Highmark Health Options medical policy is intended to serve only as a general reference resource regarding coverage for the services described. This policy does not constitute medical advice and is not intended to govern or otherwise influence medical decisions.
Highmark Health Options may provide coverage under medical surgical benefits of the Company’s Medicaid products for medically necessary. Refer to the Noncovered Services policy for more information.
This policy is designed to address medical necessity guidelines that are appropriate for the majority of individuals with a particular disease, illness or condition. Each person’s unique clinical circumstances warrant individual consideration, based upon review of applicable medical records.
The qualifications of the policy will meet the standards of the National Committee for Quality Assurance (NCQA) and the West Virginia Department of Health and Human Resources (DHHR) and all applicable state and federal regulations.
This medical policy outlines Highmark Health Options services for prior authorization.
Highmark Health Options (HHO)- Managed care organization serving vulnerable populations that have complex needs and qualify for Medicaid. Highmark Health Options members include individuals and families with low income, expecting mothers, children, and people with disabilities. Members pay nothing to very little for their health coverage. Highmark Health Options currently services WV Mountain Health Trust (MHT) and West Virginia Health Bridge (WVHB) including an expansion plan (WVHB ABP Alternative Benefit Plan) and WVCHIP members.
Prior Authorization may be required.
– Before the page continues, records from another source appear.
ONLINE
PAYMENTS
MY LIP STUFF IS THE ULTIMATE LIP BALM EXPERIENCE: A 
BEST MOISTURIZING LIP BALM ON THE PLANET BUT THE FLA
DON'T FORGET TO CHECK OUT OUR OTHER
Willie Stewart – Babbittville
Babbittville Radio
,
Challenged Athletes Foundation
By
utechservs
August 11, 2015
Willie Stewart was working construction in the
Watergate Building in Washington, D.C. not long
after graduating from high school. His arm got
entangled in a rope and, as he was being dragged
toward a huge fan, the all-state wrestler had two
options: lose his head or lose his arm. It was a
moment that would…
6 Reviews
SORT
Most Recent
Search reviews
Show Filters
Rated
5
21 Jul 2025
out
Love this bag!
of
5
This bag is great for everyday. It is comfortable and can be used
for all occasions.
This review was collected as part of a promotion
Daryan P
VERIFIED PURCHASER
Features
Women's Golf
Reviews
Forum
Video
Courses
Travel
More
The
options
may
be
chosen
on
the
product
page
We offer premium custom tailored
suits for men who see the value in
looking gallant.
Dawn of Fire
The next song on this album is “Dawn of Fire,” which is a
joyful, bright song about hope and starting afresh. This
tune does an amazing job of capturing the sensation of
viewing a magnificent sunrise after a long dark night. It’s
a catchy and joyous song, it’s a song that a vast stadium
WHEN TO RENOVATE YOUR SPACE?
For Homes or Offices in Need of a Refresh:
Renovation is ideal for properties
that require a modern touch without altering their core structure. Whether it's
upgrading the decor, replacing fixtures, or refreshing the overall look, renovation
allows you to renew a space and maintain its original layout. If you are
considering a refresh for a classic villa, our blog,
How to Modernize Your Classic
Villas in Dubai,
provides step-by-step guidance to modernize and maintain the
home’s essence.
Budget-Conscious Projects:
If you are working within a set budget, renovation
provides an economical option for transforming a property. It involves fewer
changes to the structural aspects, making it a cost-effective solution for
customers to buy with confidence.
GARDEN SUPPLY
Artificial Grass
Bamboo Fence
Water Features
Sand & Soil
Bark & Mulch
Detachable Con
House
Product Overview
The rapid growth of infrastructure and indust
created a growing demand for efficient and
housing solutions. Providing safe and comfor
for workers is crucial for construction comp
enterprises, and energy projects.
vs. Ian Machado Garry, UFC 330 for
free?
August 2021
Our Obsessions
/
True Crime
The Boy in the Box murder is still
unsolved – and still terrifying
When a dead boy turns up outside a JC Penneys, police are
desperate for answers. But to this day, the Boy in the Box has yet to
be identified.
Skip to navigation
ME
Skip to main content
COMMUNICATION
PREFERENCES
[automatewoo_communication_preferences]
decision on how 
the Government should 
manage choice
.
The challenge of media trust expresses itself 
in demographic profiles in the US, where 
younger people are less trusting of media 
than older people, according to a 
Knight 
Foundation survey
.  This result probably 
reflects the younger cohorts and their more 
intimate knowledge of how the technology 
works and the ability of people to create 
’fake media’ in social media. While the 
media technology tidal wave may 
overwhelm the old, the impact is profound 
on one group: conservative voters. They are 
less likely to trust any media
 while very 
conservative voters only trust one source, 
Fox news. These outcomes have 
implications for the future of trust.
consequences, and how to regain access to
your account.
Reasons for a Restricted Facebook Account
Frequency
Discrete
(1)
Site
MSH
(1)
Please validate codes on the Prior Authorization Lookup Tool
https://wv.highmarkhealthoptions.com/providers/prior-authorization-code-lookup.html
All requests for covered services requiring prior authorization must be submitted to Highmark Health Options for medical necessity determination. Nationally accredited, evidence-based, medically appropriate criteria, such as InterQual, or other medical-appropriateness criteria approved by BMS, are utilized for reviewing medical necessity of services requested.
It is the responsibility of the enrolled treating, prescribing, ordering, or referring practitioner to submit a request to HHO with relevant medical documentation that justifies the medical necessity of the proposed procedure/service. Clinical documentation submitted for prior authorization review must not be more than six months old.
If the covered services are provided before the prior authorization is confirmed, the service will be denied and cannot be reimbursed by HHO. Request for or receipt of prior authorization does not guarantee approval or payment.